31. Do not waste food, or much of anything.
32. Buy less stuff. Collect other people's cast-offs. Buy used stuff instead of new. Never buy clothing (there are plenty of extras out there).
33. Buy stuff that lasts a long time, and take care of it.
34. Use heat sparingly in winter, and A/C sparingly in summer. We keep our thermostat for A/C at 81F, except occasionally turning it down to 79 or 78F. In winter we keep it at 65 normally and dress warmly. Insulate the coldest walls and rooms -- I add an extra layer of insulation inside and outside the walls.
35. No pets, besides chickens and an occasional goldfish. Maybe will spring for a hamster or rabbit someday, if we can feed it kitchen scraps.
36. Never buy pressure treated wood. Buy only wood certified from managed forests, no redwood or exotic woods.
37. Never use primer (isn't necessary). Reduce paint usage. Never use paint sprayer.
38. Almost never buy carpet. Reduce rug usage.
39. Don't wear underwear.
40. Never buy furniture or cabinets made from pressboard (wears out too fast and is sent to landfill).
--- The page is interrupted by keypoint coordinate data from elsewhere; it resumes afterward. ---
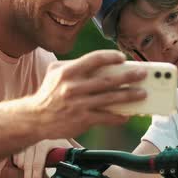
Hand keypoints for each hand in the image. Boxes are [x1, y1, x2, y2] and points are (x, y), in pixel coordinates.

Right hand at [13, 139, 72, 177]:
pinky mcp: (21, 144)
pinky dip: (19, 167)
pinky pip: (15, 159)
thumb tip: (69, 177)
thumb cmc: (63, 146)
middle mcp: (34, 141)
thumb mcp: (68, 152)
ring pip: (20, 163)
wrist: (56, 133)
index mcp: (46, 143)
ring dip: (24, 174)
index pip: (38, 163)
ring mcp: (27, 142)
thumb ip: (69, 163)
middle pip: (26, 165)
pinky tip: (27, 170)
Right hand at [30, 50, 146, 138]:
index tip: (123, 58)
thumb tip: (100, 63)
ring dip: (129, 96)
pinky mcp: (82, 119)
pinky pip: (106, 117)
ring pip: (110, 99)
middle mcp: (73, 87)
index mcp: (67, 72)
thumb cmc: (48, 93)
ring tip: (142, 93)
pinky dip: (119, 116)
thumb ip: (73, 65)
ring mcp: (79, 104)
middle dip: (128, 76)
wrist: (35, 118)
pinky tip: (128, 114)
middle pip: (107, 80)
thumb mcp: (54, 72)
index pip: (94, 59)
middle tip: (142, 74)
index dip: (111, 57)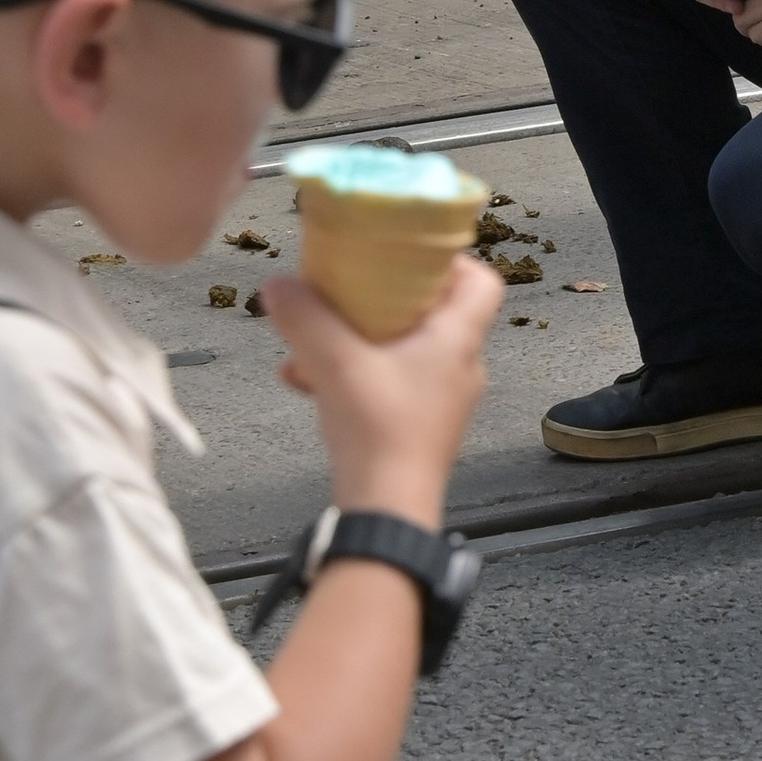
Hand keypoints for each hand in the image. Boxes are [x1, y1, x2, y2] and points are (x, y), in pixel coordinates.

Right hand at [262, 256, 498, 525]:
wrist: (384, 508)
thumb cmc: (380, 431)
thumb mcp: (335, 361)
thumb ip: (305, 317)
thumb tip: (277, 284)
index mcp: (457, 341)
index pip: (484, 282)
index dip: (453, 259)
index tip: (408, 252)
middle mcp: (459, 368)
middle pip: (434, 312)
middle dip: (386, 296)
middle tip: (351, 287)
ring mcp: (440, 400)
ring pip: (403, 349)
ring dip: (358, 339)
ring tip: (314, 342)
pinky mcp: (416, 426)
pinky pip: (387, 383)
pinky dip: (352, 375)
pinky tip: (305, 380)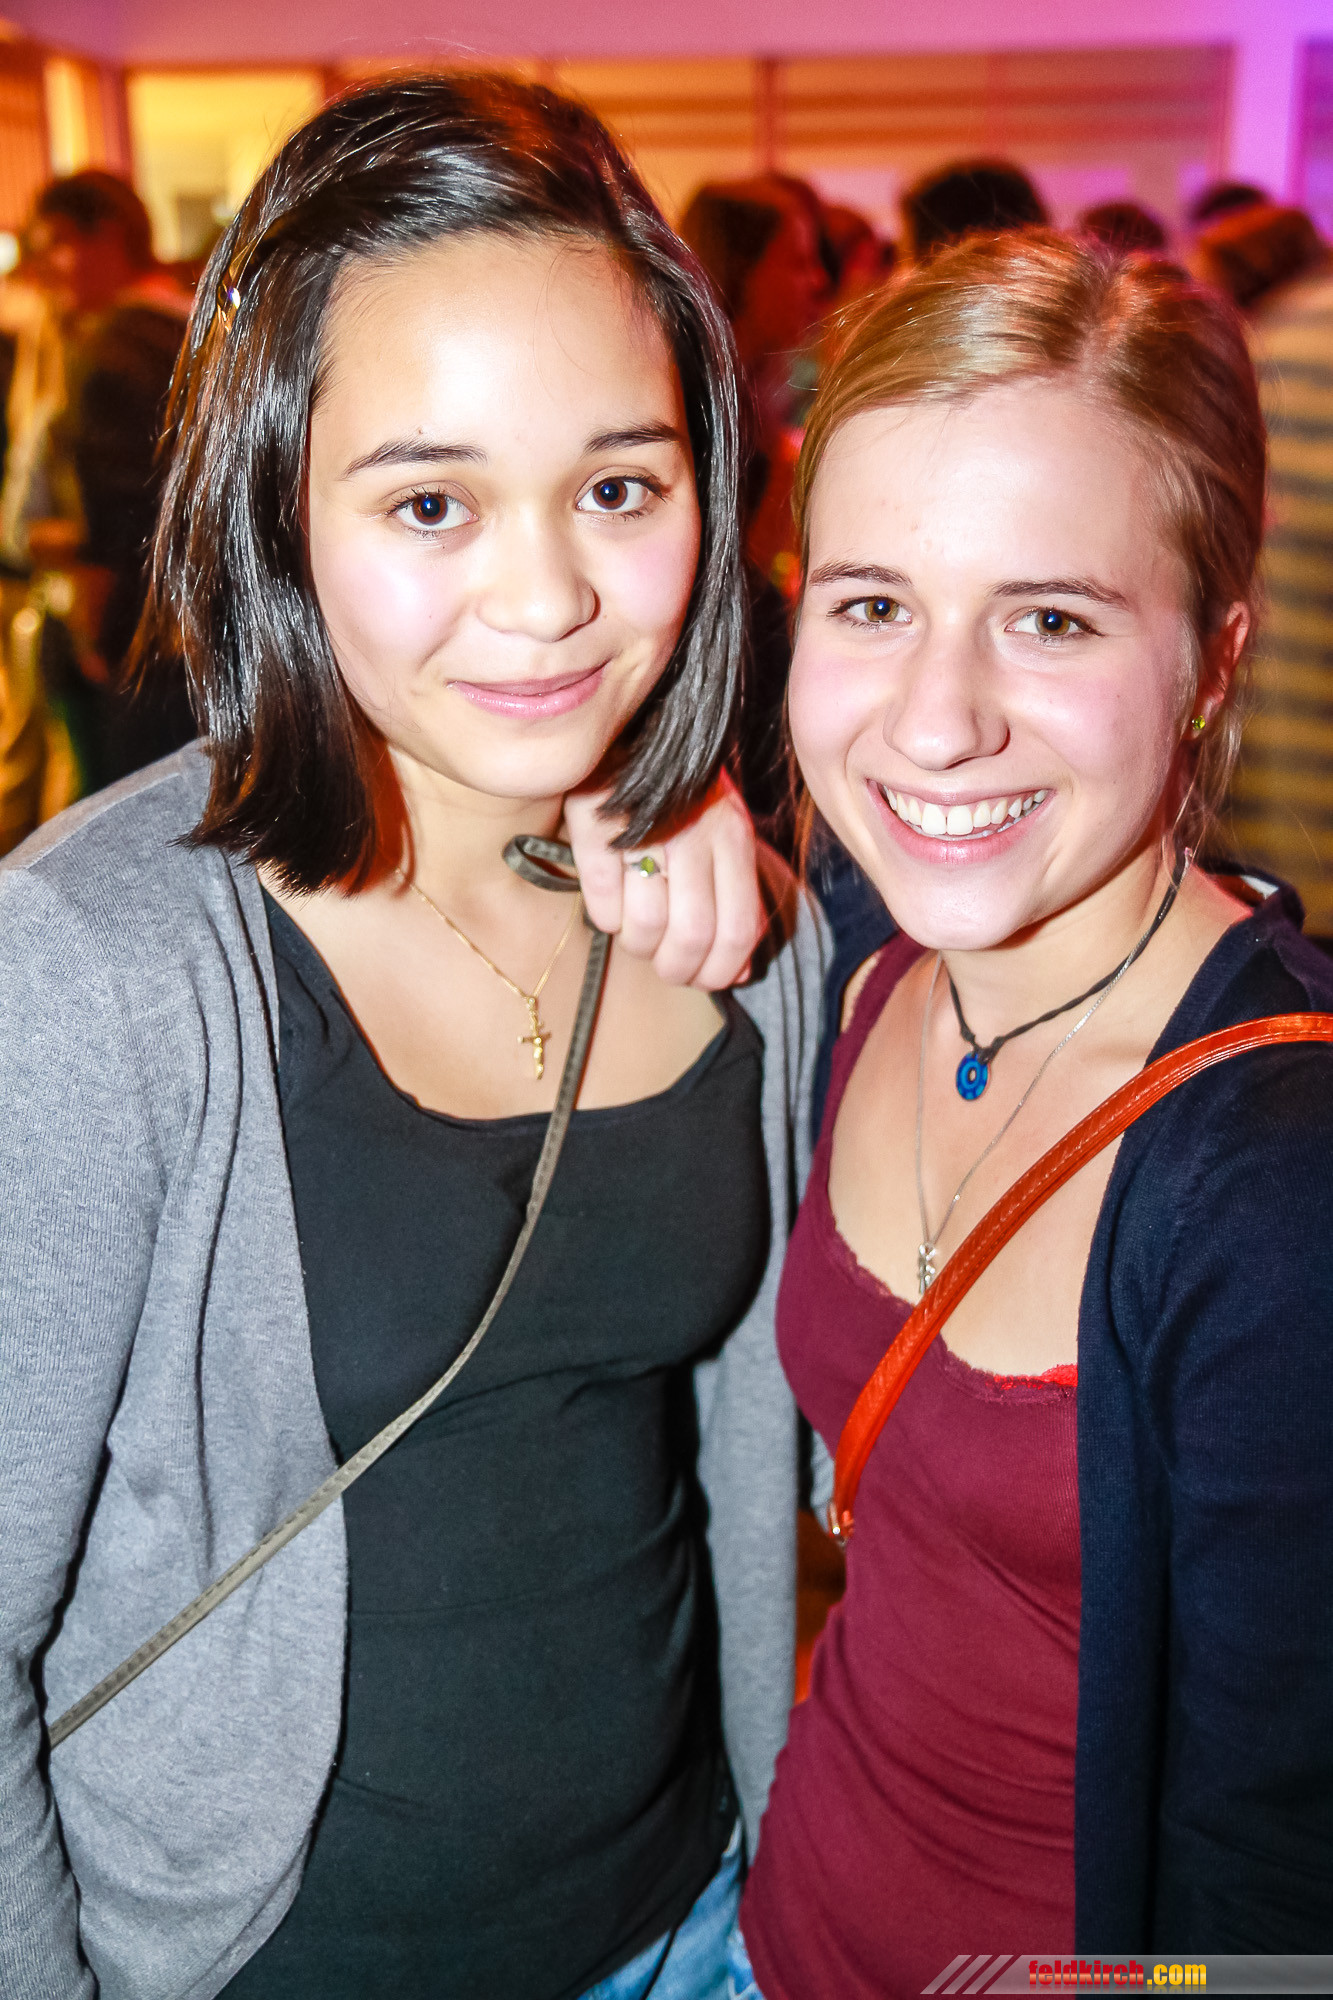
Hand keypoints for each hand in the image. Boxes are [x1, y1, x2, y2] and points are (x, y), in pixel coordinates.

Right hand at [565, 770, 763, 988]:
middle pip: (691, 936)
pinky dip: (606, 918)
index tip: (704, 980)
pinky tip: (611, 910)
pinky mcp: (595, 822)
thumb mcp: (727, 838)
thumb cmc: (687, 800)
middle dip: (675, 969)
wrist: (639, 730)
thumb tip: (738, 970)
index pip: (736, 931)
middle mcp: (695, 833)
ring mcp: (645, 826)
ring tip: (637, 936)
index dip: (719, 972)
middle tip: (665, 968)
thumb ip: (737, 900)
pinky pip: (602, 898)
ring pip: (645, 925)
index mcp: (734, 838)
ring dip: (638, 946)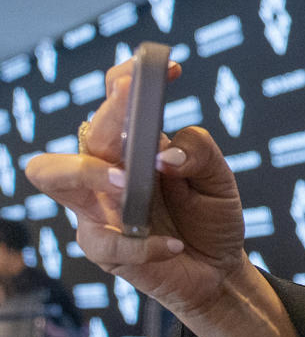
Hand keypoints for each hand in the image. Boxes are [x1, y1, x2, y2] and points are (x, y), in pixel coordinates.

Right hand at [24, 59, 246, 322]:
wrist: (219, 268)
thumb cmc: (210, 216)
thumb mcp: (220, 181)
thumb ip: (200, 153)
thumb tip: (165, 156)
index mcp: (131, 144)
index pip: (114, 99)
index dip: (129, 79)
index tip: (169, 69)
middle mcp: (106, 168)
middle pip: (86, 132)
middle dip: (109, 117)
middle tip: (138, 117)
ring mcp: (97, 206)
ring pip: (52, 175)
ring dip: (86, 171)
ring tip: (126, 181)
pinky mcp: (101, 247)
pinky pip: (103, 240)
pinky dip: (142, 244)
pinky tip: (173, 246)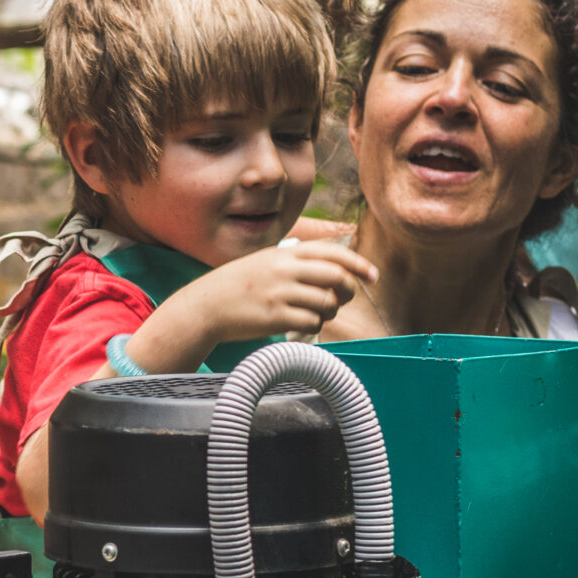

OK, that's enough for now. These are things I am already doing. I feel like I am about 25% of the way there, given where I was as a starting point, living like a "normal" American yuppie, sort of. "Earthbonk" is a term that refers to your total pollution and ecological destruction. Mine was very high, even for an American. :/


  • At 2:39 pm, Blogger flyingvan said…

    Got it, yeah, OK, Already do that, mkes sense, yeah,...NO BEER??? WTF?? Beer is sutainable. Beer is proof God loves us and wants us to be happy!!!!
    Oh and CFC bulbs take lots of energy to produce and use mercury, and are made in China where the mercury isn't handled well. Other than that....I think the key to sustainability is flexibility. Just as omnivores do well because they can eat whatever is available, if you utilize whatever is cheap and plentiful (hydrocarbons for now) you can do OK. Why move away prematurely? We have a bumper crop of grapes this year, but they will run out. Should we stop eating them now, since they will be gone in December?

  • At 6:53 am, Blogger kotrynell said…

    wait, why don't you wear underwear?

  • At 6:55 am, Blogger kotrynell said…

    This comment has been removed by the author.